* **Assignment**
Starting with the line that contains "left wrist: (576, 430, -19)" and continuing through the end of the listing, write those lines out again with "hip" swapped for "hip joint" and nothing else altered.

* **Recorded information**
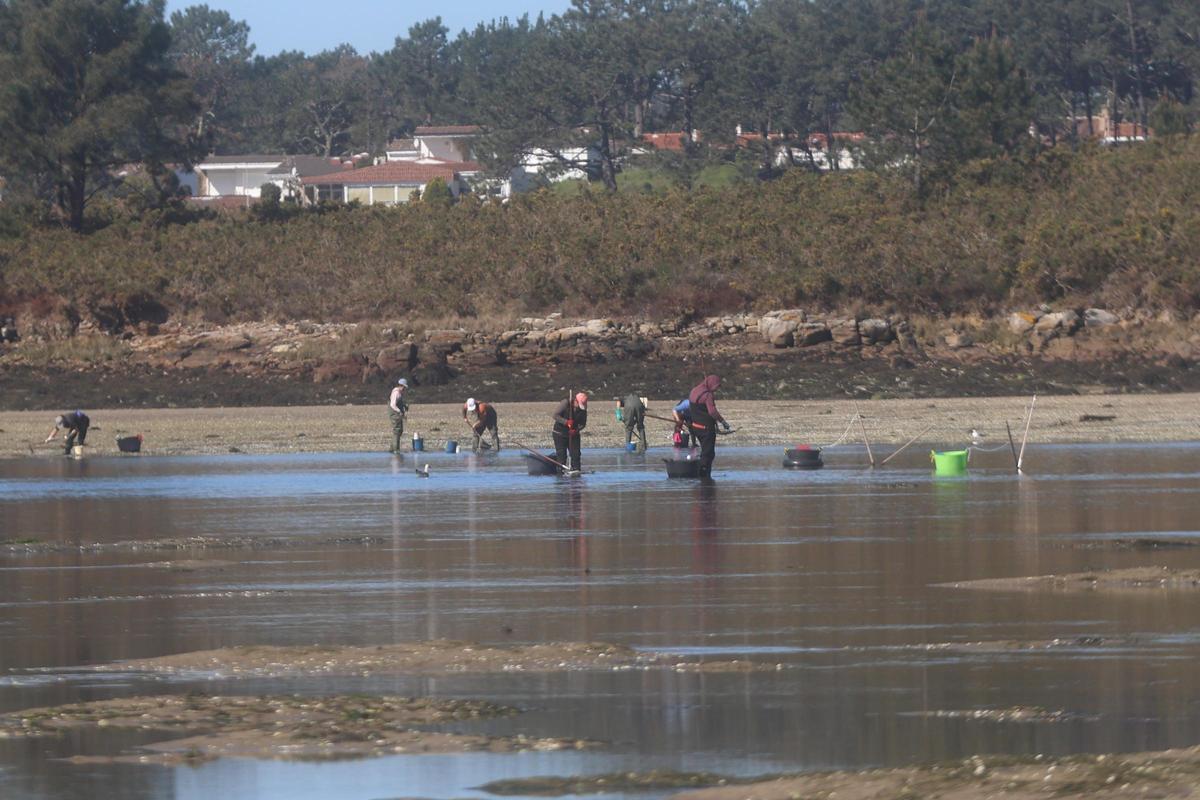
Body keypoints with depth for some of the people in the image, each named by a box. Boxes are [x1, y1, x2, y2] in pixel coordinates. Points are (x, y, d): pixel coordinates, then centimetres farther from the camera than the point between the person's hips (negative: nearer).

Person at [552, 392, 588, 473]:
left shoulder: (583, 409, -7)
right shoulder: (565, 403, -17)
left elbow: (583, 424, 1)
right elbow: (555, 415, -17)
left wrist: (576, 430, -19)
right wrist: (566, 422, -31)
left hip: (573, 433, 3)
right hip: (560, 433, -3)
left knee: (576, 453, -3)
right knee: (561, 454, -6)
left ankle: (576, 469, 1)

* **Written answer**
left wrist: (576, 430, -19)
right wrist: (566, 422, -31)
left hip joint: (573, 433, 3)
right hip joint: (560, 433, -3)
left knee: (576, 453, -3)
right knee: (561, 454, -6)
left ankle: (576, 469, 1)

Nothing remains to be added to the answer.